The parliamentary finance and budget spokesmen have both endorsed steps to avoid a restructuring before a meeting today of lawmakers from Merkel’s Christian Democratic bloc to discuss Greece. Merkel may give her own view on the matter when she briefs foreign journalists in Berlin at 11 a.m.
The comments in recent days contrast with the position of German officials as recently as last month, when Deputy Foreign Minister Werner Hoyer said a Greek debt restructuring “would not be a disaster.” Finance Minister Wolfgang Schaeuble referred to restructuring Greece’s debt in an interview in Die Welt newspaper published on April 14. He subsequently said his remarks had been misinterpreted. A Merkel economic adviser, Lars Feld, has called it unavoidable.
“It’s inevitable that Greece will have to restructure its debt” given the level of debt relative to the economy, Ben May, an economist at Capital Economics in London, said in a phone interview. “You can delay that by offering bailouts. It may well be in the rest of Europe’s interest to delay restructuring to give their own banking sectors time to prepare for that.”
French and German lenders accounted for almost two-thirds of lending to Greek public and private debtors as of Sept. 30, according to the Bank for International Settlements. French banks held $59.4 billion and German banks $40.3 billion, followed by U.K. and Portuguese lenders to Greece.
Banks Pushing ‘Hard’
German banks are pushing “hard to avoid a default,” Fredrik Erixon, director of the European Centre for International Political Economy in Brussels, said by phone.
The urgency of Germany’s deliberations was underlined yesterday as Greece’s credit rating was cut two levels to B by Standard & Poor’s and Moody’s Investor Corp. warned of a downgrade.
Greece plans to sell 1.25 billion euros ($1.78 billion) of 26-week Treasury bills today. It has only sold 26-week and 13-week bills since getting the European Union-led bailout in May 2010. Greece’s last sale of 26-week bills, which raised 2 billion euros, were priced to yield 4.8 percent, more than Germany pays to borrow for 30 years.
The yield on Greek 10-year bonds rose 12 basis points yesterday to 15.6 percent, more than twice the level of a year ago when Greece accepted a bailout.
‘Even Bigger Problem’
Germany would consider more help for Greece to avoid restructuring, which would risk “maneuvering ourselves into an even bigger problem than we have already,” Michael Meister, the parliamentary finance spokesman for Merkel’s Christian Democratic Union, said yesterday by phone.
In return for steps that might include lower interest rates and longer maturities on aid, Greece must accelerate its state asset sales program to convince creditors it’s serious about cutting debt, Meister said.
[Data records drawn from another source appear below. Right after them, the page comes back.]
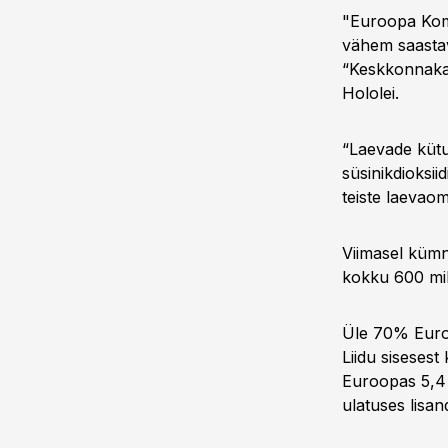
"Euroopa Komi
vähem saastav
“Keskkonnakai
Hololei.
“Laevade küt
süsinikdioksii
teiste laevaom
Viimasel kümn
kokku 600 milj
Üle 70% Euroo
Liidu siseses
Euroopas 5,4 m
ulatuses lisan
“There’s no alternative to keeping afloat the idea that we need to help Greece help itself,” Norbert Barthle, CDU budget spokesman in parliament, said by phone on May 7. “We’ll just have to bite the bullet and go along with it, for believe me, the appetite for restructuring the country’s debt is not there.”
The premium investors demand to hold Greek 10-year bonds over equivalent German debt rose by nearly 3 percentage points since April 14 to 1,261 basis points yesterday.
A year after Greece received a 110 billion-euro bailout that aimed to stem the spread of the region’s sovereign crisis, the measure isn’t working. Euro-area finance ministers held an unannounced meeting on May 6 in Luxembourg to work on a new aid package for Greece.
The euro tumbled the most in a year that day after Spiegel magazine reported that Greece was considering to leave the euro area and return to the drachma.
As with the Greek bailout a year ago, Merkel’s government is again beholden to Germany’s political calendar as it presses for a solution to the latest flare-up of the Greek crisis.
“I’m not sure that Germany has a fixed plan, but they want some clarification about the Greek issue before parliament votes on the ESM,” the post-2013 European Stability Mechanism for indebted euro-area states, said Holger Schmieding, London-based chief economist at Joh. Berenberg Gossler & Co.
That’s “very different from saying Germany has concluded Greece needs a haircut and is now executing its devilish plan,” he said in a phone interview.